===== PROVIDED DATA

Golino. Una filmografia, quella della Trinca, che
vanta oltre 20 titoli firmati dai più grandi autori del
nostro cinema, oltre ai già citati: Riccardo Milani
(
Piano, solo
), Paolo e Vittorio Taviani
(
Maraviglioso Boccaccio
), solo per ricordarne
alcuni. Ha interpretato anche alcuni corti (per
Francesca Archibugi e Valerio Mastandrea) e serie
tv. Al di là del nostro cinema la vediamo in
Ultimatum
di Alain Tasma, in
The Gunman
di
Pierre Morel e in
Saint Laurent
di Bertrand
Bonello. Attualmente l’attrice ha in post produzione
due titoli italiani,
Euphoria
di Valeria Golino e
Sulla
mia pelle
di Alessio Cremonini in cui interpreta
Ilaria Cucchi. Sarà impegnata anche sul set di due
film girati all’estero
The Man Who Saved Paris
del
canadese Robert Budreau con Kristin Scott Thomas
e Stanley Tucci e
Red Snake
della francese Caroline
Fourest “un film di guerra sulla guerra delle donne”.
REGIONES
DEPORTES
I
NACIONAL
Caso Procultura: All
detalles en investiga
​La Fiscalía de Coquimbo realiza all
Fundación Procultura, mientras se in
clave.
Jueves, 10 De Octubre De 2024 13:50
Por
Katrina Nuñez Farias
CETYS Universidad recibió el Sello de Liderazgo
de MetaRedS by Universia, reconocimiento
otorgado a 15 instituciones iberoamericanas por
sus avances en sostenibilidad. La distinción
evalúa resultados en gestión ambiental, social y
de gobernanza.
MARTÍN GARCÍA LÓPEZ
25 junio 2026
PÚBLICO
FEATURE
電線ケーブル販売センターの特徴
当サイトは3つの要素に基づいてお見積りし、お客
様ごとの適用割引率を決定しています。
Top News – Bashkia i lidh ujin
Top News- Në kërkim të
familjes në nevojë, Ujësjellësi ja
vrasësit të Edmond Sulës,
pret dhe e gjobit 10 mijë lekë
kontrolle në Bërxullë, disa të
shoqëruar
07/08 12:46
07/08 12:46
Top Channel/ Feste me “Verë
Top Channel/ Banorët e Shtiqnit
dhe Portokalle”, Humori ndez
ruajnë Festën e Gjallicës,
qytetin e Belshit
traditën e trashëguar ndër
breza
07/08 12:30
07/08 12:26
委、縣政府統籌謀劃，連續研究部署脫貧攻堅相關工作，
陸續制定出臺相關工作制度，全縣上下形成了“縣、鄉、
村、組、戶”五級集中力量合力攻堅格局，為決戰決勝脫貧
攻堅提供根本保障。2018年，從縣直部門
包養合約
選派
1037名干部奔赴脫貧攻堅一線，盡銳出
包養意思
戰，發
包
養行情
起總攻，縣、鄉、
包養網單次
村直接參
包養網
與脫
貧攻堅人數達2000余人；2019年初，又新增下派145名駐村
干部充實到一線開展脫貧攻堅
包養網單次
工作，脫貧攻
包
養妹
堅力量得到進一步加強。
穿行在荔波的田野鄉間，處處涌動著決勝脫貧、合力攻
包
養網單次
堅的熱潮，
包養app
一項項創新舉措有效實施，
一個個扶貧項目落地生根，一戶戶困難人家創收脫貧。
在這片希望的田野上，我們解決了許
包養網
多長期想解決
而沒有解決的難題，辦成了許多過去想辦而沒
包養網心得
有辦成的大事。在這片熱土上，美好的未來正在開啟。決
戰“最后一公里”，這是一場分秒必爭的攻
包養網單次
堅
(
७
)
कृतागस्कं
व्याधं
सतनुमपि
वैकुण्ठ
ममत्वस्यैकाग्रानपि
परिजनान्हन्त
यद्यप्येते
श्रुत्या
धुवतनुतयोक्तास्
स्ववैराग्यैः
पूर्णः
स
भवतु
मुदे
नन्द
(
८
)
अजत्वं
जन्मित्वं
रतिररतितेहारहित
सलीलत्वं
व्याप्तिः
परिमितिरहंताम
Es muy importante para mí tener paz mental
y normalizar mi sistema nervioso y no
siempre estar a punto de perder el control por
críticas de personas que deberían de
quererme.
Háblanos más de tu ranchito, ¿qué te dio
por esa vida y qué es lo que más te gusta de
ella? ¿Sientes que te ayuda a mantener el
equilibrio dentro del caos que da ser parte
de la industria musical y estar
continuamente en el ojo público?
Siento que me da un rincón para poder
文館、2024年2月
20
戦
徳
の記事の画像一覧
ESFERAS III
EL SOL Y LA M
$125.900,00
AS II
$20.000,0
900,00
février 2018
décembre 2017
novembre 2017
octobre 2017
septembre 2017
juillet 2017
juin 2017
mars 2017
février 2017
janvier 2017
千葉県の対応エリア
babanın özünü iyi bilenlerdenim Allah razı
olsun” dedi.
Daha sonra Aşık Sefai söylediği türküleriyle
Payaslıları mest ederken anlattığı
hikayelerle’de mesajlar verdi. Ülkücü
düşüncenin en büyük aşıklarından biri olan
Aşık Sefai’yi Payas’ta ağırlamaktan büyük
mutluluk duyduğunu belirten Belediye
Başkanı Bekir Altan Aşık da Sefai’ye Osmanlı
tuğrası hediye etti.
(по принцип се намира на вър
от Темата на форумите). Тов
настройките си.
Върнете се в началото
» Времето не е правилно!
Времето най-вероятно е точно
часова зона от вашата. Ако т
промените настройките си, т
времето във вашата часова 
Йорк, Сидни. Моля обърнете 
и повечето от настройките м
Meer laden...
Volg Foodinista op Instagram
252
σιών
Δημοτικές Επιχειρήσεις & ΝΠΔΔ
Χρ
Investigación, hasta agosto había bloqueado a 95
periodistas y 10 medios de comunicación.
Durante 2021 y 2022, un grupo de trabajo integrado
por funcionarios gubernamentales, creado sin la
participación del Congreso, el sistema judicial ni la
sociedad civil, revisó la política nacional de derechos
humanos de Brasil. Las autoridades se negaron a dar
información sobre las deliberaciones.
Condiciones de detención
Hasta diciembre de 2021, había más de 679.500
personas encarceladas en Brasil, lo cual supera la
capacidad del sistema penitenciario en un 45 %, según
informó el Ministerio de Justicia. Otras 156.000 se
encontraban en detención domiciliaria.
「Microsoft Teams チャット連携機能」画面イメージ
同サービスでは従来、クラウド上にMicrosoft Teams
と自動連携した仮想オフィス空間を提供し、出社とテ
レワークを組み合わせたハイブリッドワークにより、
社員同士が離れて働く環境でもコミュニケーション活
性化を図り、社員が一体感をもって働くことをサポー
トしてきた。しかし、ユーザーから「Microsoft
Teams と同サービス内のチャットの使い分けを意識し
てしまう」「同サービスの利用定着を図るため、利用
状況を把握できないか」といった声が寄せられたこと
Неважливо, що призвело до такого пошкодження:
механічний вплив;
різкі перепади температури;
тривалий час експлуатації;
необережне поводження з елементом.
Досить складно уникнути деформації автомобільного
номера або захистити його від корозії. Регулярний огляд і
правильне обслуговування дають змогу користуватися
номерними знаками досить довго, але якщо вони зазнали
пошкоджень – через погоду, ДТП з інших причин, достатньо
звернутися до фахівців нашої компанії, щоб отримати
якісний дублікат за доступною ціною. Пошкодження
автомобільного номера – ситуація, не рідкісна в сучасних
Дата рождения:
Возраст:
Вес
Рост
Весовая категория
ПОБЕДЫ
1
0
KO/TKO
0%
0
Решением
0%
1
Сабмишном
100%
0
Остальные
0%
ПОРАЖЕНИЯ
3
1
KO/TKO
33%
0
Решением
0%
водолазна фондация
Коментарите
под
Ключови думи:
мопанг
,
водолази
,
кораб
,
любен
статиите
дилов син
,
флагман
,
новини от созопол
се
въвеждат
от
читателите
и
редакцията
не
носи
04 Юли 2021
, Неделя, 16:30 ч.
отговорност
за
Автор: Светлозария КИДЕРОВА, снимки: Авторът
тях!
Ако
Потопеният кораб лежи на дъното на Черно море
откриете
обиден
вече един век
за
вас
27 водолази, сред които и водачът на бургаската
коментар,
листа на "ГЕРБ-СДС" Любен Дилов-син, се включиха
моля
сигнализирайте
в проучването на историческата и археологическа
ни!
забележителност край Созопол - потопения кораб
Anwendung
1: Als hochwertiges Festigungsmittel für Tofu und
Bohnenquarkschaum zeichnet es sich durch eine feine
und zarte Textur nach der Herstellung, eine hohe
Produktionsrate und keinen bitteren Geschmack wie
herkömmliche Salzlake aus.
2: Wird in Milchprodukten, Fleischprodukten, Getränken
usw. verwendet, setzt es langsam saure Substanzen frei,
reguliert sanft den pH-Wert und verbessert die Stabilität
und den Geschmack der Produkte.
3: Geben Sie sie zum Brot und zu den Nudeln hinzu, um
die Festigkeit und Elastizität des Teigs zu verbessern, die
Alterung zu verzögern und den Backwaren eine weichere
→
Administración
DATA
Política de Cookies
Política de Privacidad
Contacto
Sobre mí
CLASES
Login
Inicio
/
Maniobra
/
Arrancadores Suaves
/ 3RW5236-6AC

==========

Reproduce the records word for word, starting at their very first line and ending at the line that contains "qytetin e Belshit", including that line.

» **TASK RESULT**
Golino. Una filmografia, quella della Trinca, che
vanta oltre 20 titoli firmati dai più grandi autori del
nostro cinema, oltre ai già citati: Riccardo Milani
(
Piano, solo
), Paolo e Vittorio Taviani
(
Maraviglioso Boccaccio
), solo per ricordarne
alcuni. Ha interpretato anche alcuni corti (per
Francesca Archibugi e Valerio Mastandrea) e serie
tv. Al di là del nostro cinema la vediamo in
Ultimatum
di Alain Tasma, in
The Gunman
di
Pierre Morel e in
Saint Laurent
di Bertrand
Bonello. Attualmente l’attrice ha in post produzione
due titoli italiani,
Euphoria
di Valeria Golino e
Sulla
mia pelle
di Alessio Cremonini in cui interpreta
Ilaria Cucchi. Sarà impegnata anche sul set di due
film girati all’estero
The Man Who Saved Paris
del
canadese Robert Budreau con Kristin Scott Thomas
e Stanley Tucci e
Red Snake
della francese Caroline
Fourest “un film di guerra sulla guerra delle donne”.
REGIONES
DEPORTES
I
NACIONAL
Caso Procultura: All
detalles en investiga
​La Fiscalía de Coquimbo realiza all
Fundación Procultura, mientras se in
clave.
Jueves, 10 De Octubre De 2024 13:50
Por
Katrina Nuñez Farias
CETYS Universidad recibió el Sello de Liderazgo
de MetaRedS by Universia, reconocimiento
otorgado a 15 instituciones iberoamericanas por
sus avances en sostenibilidad. La distinción
evalúa resultados en gestión ambiental, social y
de gobernanza.
MARTÍN GARCÍA LÓPEZ
25 junio 2026
PÚBLICO
FEATURE
電線ケーブル販売センターの特徴
当サイトは3つの要素に基づいてお見積りし、お客
様ごとの適用割引率を決定しています。
Top News – Bashkia i lidh ujin
Top News- Në kërkim të
familjes në nevojë, Ujësjellësi ja
vrasësit të Edmond Sulës,
pret dhe e gjobit 10 mijë lekë
kontrolle në Bërxullë, disa të
shoqëruar
07/08 12:46
07/08 12:46
Top Channel/ Feste me “Verë
Top Channel/ Banorët e Shtiqnit
dhe Portokalle”, Humori ndez
ruajnë Festën e Gjallicës,
qytetin e Belshit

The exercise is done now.